Beim Giro d'Italia 1994, während einer extrem harten Etappe, begann ein 24-jähriger Mann, Kehre nach Kehre, hinter sich alle Fahrer zu lassen und fuhr mit 2,52 Minuten Vorsprung auf den 2. durch das Ziel. Damals kannte niemand diesen jungen Mann, Marco Pantani. 2006 wurde entlang des schwierigsten Teil der Strecke ihm zur Ehre ein Denkmal errichtet, zum Andenken an die Radlegende, die nur zwei Jahre vorher starb. 

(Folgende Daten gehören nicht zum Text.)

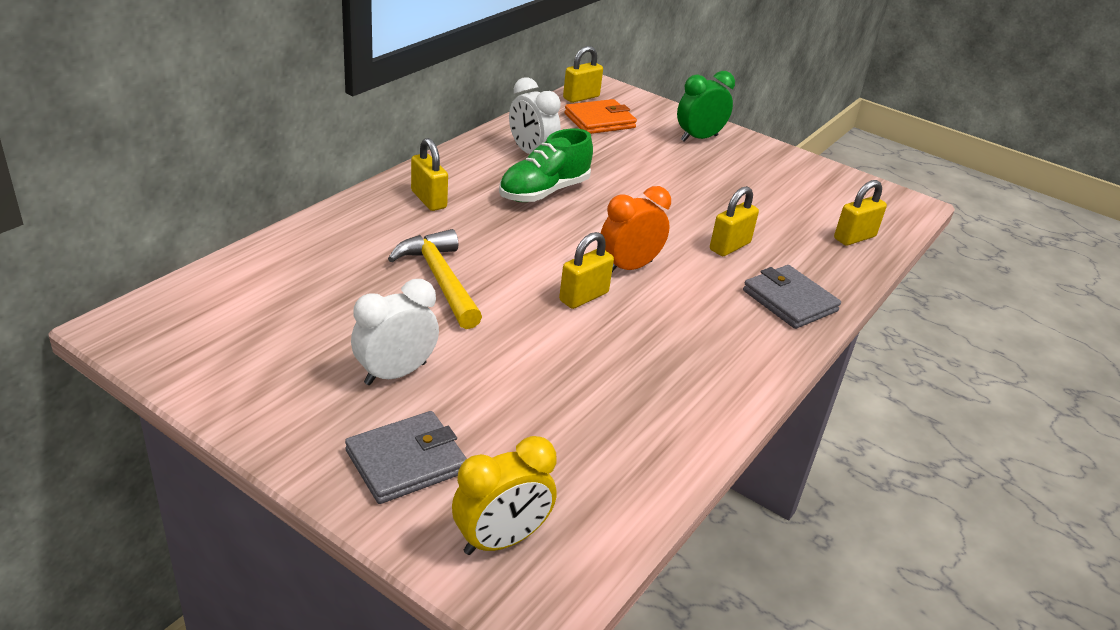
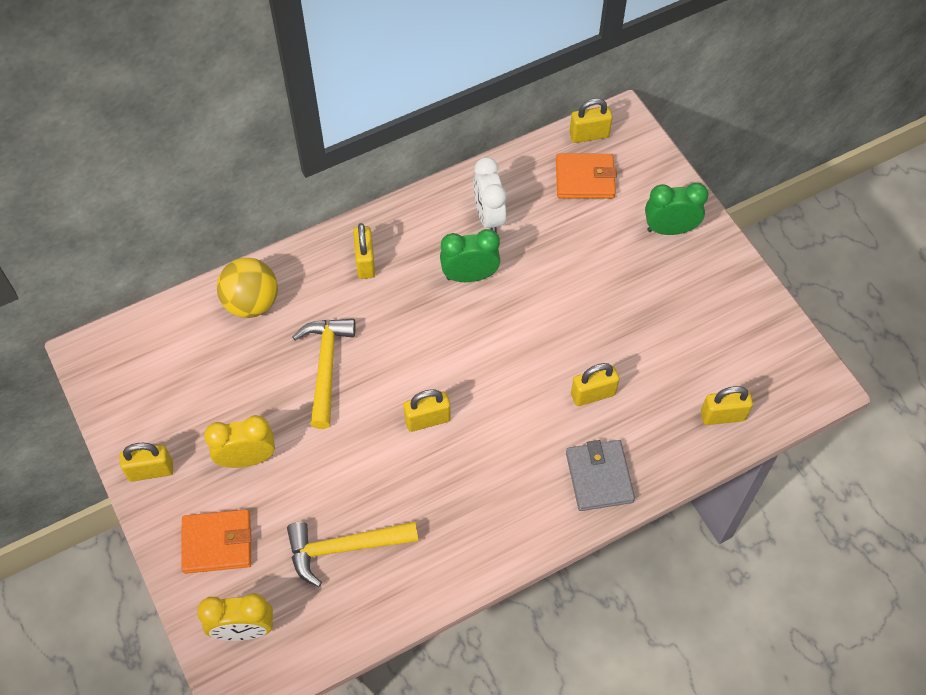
camera: 30 degrees right, 25 degrees up
(270, 415) = (151, 471): none -> yellow padlock
(318, 248) = (251, 303): none -> yellow ball
(395, 373) = (247, 458): white clock -> yellow clock
(406, 461) = (217, 543): grey wallet -> orange wallet
(544, 192) = (469, 276): green shoe -> green clock
(573, 423) = (344, 548): none -> yellow hammer
(629, 267) = (485, 395): orange clock -> none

Passo del Tonale (ab Val di Sole)

Man steigt von Fucine di Ossana entlang der konstant steigenden Straße. Während des Radelns, fährt man an einer österreich-ungarischen Festung aus dem 1. WK vorbei. Zum ersten Mal fuhr man 1933 hier vorbei, auf der Etappe Bozen – Mailand und sie gehört zu den „Großen Aufstiegen des Trentino”.
1939 wurde diese Strecke für das rosa Trikot zum Verhängnis: Gino Bartali, der schon als Favorit galt, hatte einen Platten und fiel zu Boden und musste seinen Sieg an Valetti abgeben. Bartali, hatte wie immer telefoniert, um die Wetterverhältnisse am Pass zu erfahren, aber dies konnte ihm den Unfall und die Niederlage nicht verhindern. 

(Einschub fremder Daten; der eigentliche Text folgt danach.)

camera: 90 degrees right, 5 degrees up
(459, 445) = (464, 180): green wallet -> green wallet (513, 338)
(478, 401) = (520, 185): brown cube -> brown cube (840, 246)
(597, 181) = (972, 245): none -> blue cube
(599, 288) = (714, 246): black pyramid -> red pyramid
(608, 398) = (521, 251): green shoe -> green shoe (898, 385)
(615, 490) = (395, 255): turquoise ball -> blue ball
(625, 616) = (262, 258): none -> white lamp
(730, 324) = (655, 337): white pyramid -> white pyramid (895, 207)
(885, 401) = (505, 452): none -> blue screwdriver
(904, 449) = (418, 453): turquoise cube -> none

Passo del Tonale (von Ponte di Legno aus)

Der Aufstieg von Ponte di Legno Richtung Passo del Tonale ist sehr interessant. Die Wälder der Talsohle machen sich rar und es eröffnet sich ein atemberaubendes Panorama mit der Adamello-Gruppe vor sich. Das Ziel ist der Passo Tonale, eine berühmte Skiortschaft und bei Wanderlustige, Geschichteliebhaber und MTB-Fahrer  ein Begriff. 

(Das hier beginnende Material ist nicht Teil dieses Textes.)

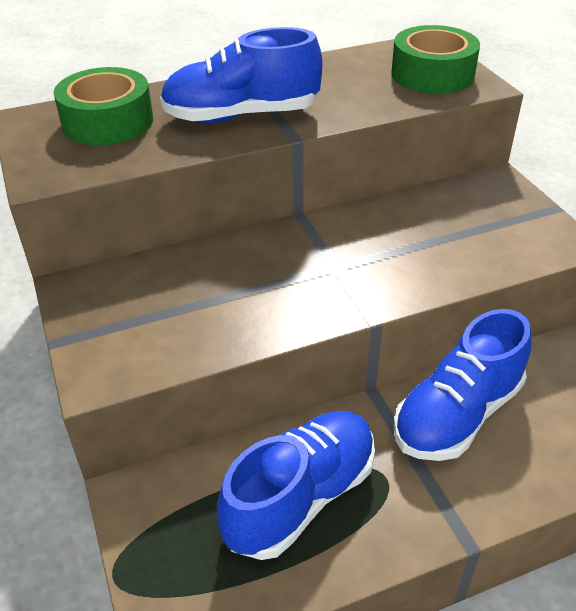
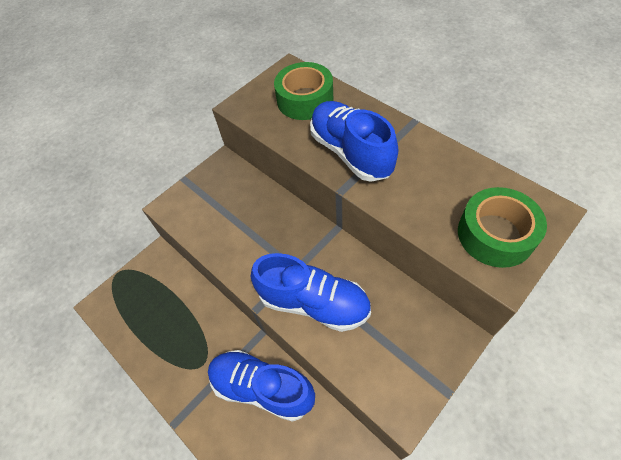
camera: 70 degrees right, 15 degrees up
(301, 497) = (178, 327): blue shoe -> blue shoe (314, 303)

1984, bei der 63. Ausgabe des Giro d'Italia, fuhr man in Richtung Pass vom Valle Camonica kommend. Zuerst sollte die Etappe am Stilfserjoch-Pass vorbei, aber aufgrund der üppigen Schneefälle leitete man das Rennen auf den Tonale- und Gampenpass um, um dann hinunter nach Meran zu fahren. Einige reagierten polemisch auf diese Entscheidung und war der Meinung, dass dies zu Gunsten von Moser gedacht wurde.